A-t-on eu tort de sous-estimer les talents de négociation du premier ministre éthiopien, Ahmed Abiy qui adossé à ce qu’il a engrangé chez lui en matière de réconciliation tente de rapprocher les frères soudanais ?
A l’évidence peut-être, puisque son représentant Mahamoud Dri, est parvenu, hier, à faire arrêter la désobéissance civile, et la promesse d’une reprise de l’arbre à palabre entre frères ennemis soudanais.
Débutée le 9 juin dernier au lendemain d’un massacre mémoriel qui aura fait 118 victimes, la désobéissance civile décrétée par l’Alliance pour la Liberté et le Changement (ALC) et la grève sont les deux armes anti-violences des manifestants soudanais contre des militaires qui ont finalement montré la face hideuse du régime déchu, dont ils sont comptables des faits et méfaits, et dont ils tentent de sauver les rébus.
On peut donc dire que le médiateur éthiopien a fait du bon travail, mais s’il est parvenu à cette sorte de trêve des confiseurs, ce n’est pas seulement par ses prouesses personnelles.

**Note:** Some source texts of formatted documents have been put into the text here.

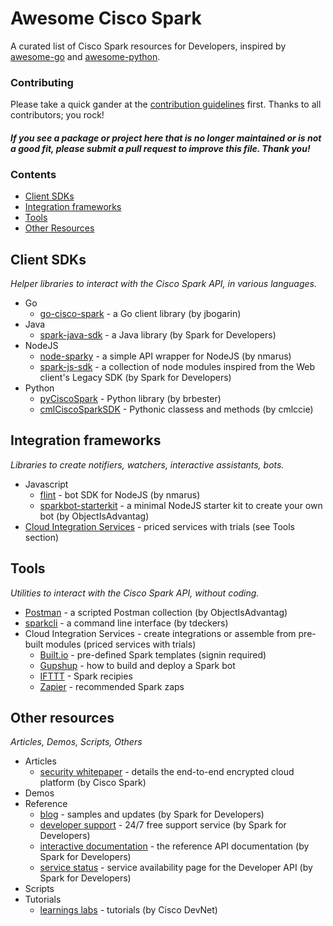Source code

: # Awesome Cisco Spark

A curated list of Cisco Spark resources for Developers, inspired by [awesome-go](https://github.com/avelino/awesome-go) and [awesome-python](https://github.com/vinta/awesome-python).


### Contributing

Please take a quick gander at the [contribution guidelines](https://github.com/CiscoDevNet/awesome-ciscospark/blob/master/CONTRIBUTING.md) first. Thanks to all contributors; you rock!

#### *If you see a package or project here that is no longer maintained or is not a good fit, please submit a pull request to improve this file. Thank you!* 


### Contents

- [Client SDKs](#client-sdks)
- [Integration frameworks](#integration-frameworks)
- [Tools](#tools)
- [Other Resources](#other-resources)


## Client SDKs

*Helper libraries to interact with the Cisco Spark API, in various languages.*

* Go
    * [go-cisco-spark](https://github.com/jbogarin/go-cisco-spark) - a Go client library (by jbogarin)
* Java
    * [spark-java-sdk](https://github.com/ciscospark/spark-java-sdk) - a Java library (by Spark for Developers)
* NodeJS
    * [node-sparky](https://github.com/nmarus/sparky) - a simple API wrapper for NodeJS (by nmarus)
    * [spark-js-sdk](https://github.com/ciscospark/spark-js-sdk) - a collection of node modules inspired from the Web client's Legacy SDK (by Spark for Developers)
* Python
    * [pyCiscoSpark](https://github.com/brbester/pyCiscoSpark) - Python library (by brbester)
    * [cmlCiscoSparkSDK](https://github.com/cmlccie/cmlCiscoSparkSDK) - Pythonic classess and methods (by cmlccie)


## Integration frameworks

*Libraries to create notifiers, watchers, interactive assistants, bots.*

* Javascript
     * [flint](https://github.com/nmarus/flint/commits/master) - bot SDK for NodeJS (by nmarus)
     * [sparkbot-starterkit](https://github.com/ObjectIsAdvantag/sparkbot-starterkit) - a minimal NodeJS starter kit to create your own bot (by ObjectIsAdvantag)
* [Cloud Integration Services](#cis) - priced services with trials (see Tools section)


## Tools

*Utilities to interact with the Cisco Spark API, without coding.*

* [Postman](http://bit.ly/POSTMAN-SPARK-API) - a scripted Postman collection (by ObjectIsAdvantag)
* [sparkcli](https://github.com/tdeckers/sparkcli) - a command line interface (by tdeckers)
* <a name="cis">Cloud Integration Services</a> - create integrations or assemble from pre-built modules (priced services with trials)
     * [Built.io](https://flow.built.io/#/library/cisco-spark/all) - pre-defined Spark templates (signin required)
     * [Gupshup](https://www.gupshup.io/developer/docs/bot-platform/guide/build-deploy-bot-on-cisco-spark) - how to build and deploy a Spark bot
     * [IFTTT](https://ifttt.com/cisco_spark/recipes) - Spark recipies
     * [Zapier](https://zapier.com/zapbook/cisco-spark/) - recommended Spark zaps


## Other resources

*Articles, Demos, Scripts, Others*

* Articles
    * [security whitepaper](http://www.cisco.com/c/dam/en/us/solutions/collateral/collaboration/cloud-collaboration/cisco-spark-security-white-paper.pdf) - details the end-to-end encrypted cloud platform (by Cisco Spark)
* Demos
* Reference
    * [blog](https://developer.ciscospark.com/blog-home.html) - samples and updates (by Spark for Developers)
    * [developer support](https://developer.ciscospark.com/support.html) - 24/7 free support service (by Spark for Developers)
    * [interactive documentation](https://developer.ciscospark.com/quick-reference.html) - the reference API documentation (by Spark for Developers) 
    * [service status](https://status.ciscospark.com/) - service availability page for the Developer API (by Spark for Developers)
* Scripts
* Tutorials
    * [learnings labs](https://learninglabs.cisco.com/labs/tags/spark) - tutorials (by Cisco DevNet)










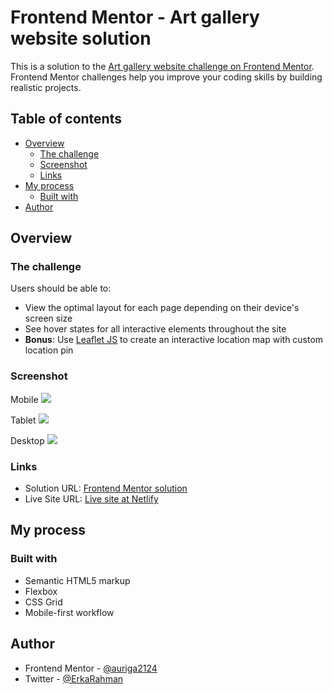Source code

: # Frontend Mentor - Art gallery website solution

This is a solution to the [Art gallery website challenge on Frontend Mentor](https://www.frontendmentor.io/challenges/art-gallery-website-yVdrZlxyA). Frontend Mentor challenges help you improve your coding skills by building realistic projects. 

## Table of contents

- [Overview](#overview)
  - [The challenge](#the-challenge)
  - [Screenshot](#screenshot)
  - [Links](#links)
- [My process](#my-process)
  - [Built with](#built-with)
- [Author](#author)

## Overview

### The challenge

Users should be able to:

- View the optimal layout for each page depending on their device's screen size
- See hover states for all interactive elements throughout the site
- **Bonus**: Use [Leaflet JS](https://leafletjs.com/) to create an interactive location map with custom location pin

### Screenshot

Mobile
![](./screenshot/mobile.jpg)

Tablet
![](./screenshot/tablet.jpg)

Desktop
![](./screenshot/desktop.jpg)

### Links

- Solution URL: [Frontend Mentor solution](https://www.frontendmentor.io/solutions/art-gallery-website-using-css-grid-and-nested-grid-Nze3v5ronG)
- Live Site URL: [Live site at Netlify](https://arna-art-gallery-website.netlify.app)

## My process

### Built with

- Semantic HTML5 markup
- Flexbox
- CSS Grid
- Mobile-first workflow

## Author

- Frontend Mentor - [@auriga2124](https://www.frontendmentor.io/profile/auriga2124)
- Twitter - [@ErkaRahman](https://twitter.com/ErkaRahman)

D’autres facteurs y ont joué un rôle déterminant
Une désobéissance civile, autant elle est contraignante pour le régime qui fait face à des populations qui rechignent à obéir, autant elle est désastreuse pour les petites gens qui vivent au jour le jour, accrochés aux maigres ventes des produits des boutiques, des étals, sinon à la criée, d’autres vivant d’expédiants.
Elle n’a duré que 3 jours, cette désobéissance civile mais doublée d’une grève générale, elle s’avérait intenable pour le Soudanais lambda et c’est pourquoi l’ALC a vite compris qu’il y avait lieu de mettre un terme à un mouvement qui s’avérait mortifère pour ses éléments et surtout politiquement une telle opération faisait un peu l’affaire des militaires, qui, quoiqu’on dise ont la réalité du pouvoir.
Et maintenant que peut-on espérer de cette reprise de langue entre opposants et Conseil militaire de transition ? Difficile de répondre de façon franche à telle question, car premièrement, l’existant politique demeure volatile : Khartoum est toujours quadrillé par les militaires, les cheik-points sont légion et les hommes du général Hemetti n°2 du régime ne sont pas devenus subitement débonnaires, et c’est toujours le ventre noué par la peur que les populations essayent de vaquer à leurs occupations.
Ensuite, quel format prendra ce round de négociations d’après-massacres, car c’est tout de même très difficile de dialoguer avec les bourreaux de son père, son fils ou son oncle, en sachant que ces sicaires risquent d’être impunis.
Il y a donc les 118 tués qui seront un grand fossé à enjamber pour parvenir à un modus vivendi.
Et quand bien même on y parviendrait, quelles sera la composition de ce Conseil Souverain, que les civils veulent contrôler, et auquel s’opposent les militaires ? S’en tiendra-t-on au timing de 9 mois décrété par les militaires il y a une semaine ou ce sera un retour à l’éternité de 3 ans ? Qui pour diriger cette transition ? Le général Abdel Fatah Al-Burhan ou un civil consensuel ?
Il y a tellement d’impondérables, de désidératas, et surtout de calculs de part et d’autre, que ce nouveau dialogue, ne s’annonce pas tranquille.
A moins que l’Ethiopien Mahmoud Dri parvienne aux résultats éprouvés d’un Blaise Compaoré du Burkina Faso lors des interminables dialogues inter-guinéens, inter-Togolais et dans une moindre mesure entre les Ivoiriens. Ce dialogue inter-Soudanais saison II ne s’annonce pas sous de bons auspices. Mais comme tout est possible quand on se parle, on aimerait être démenti par la suite.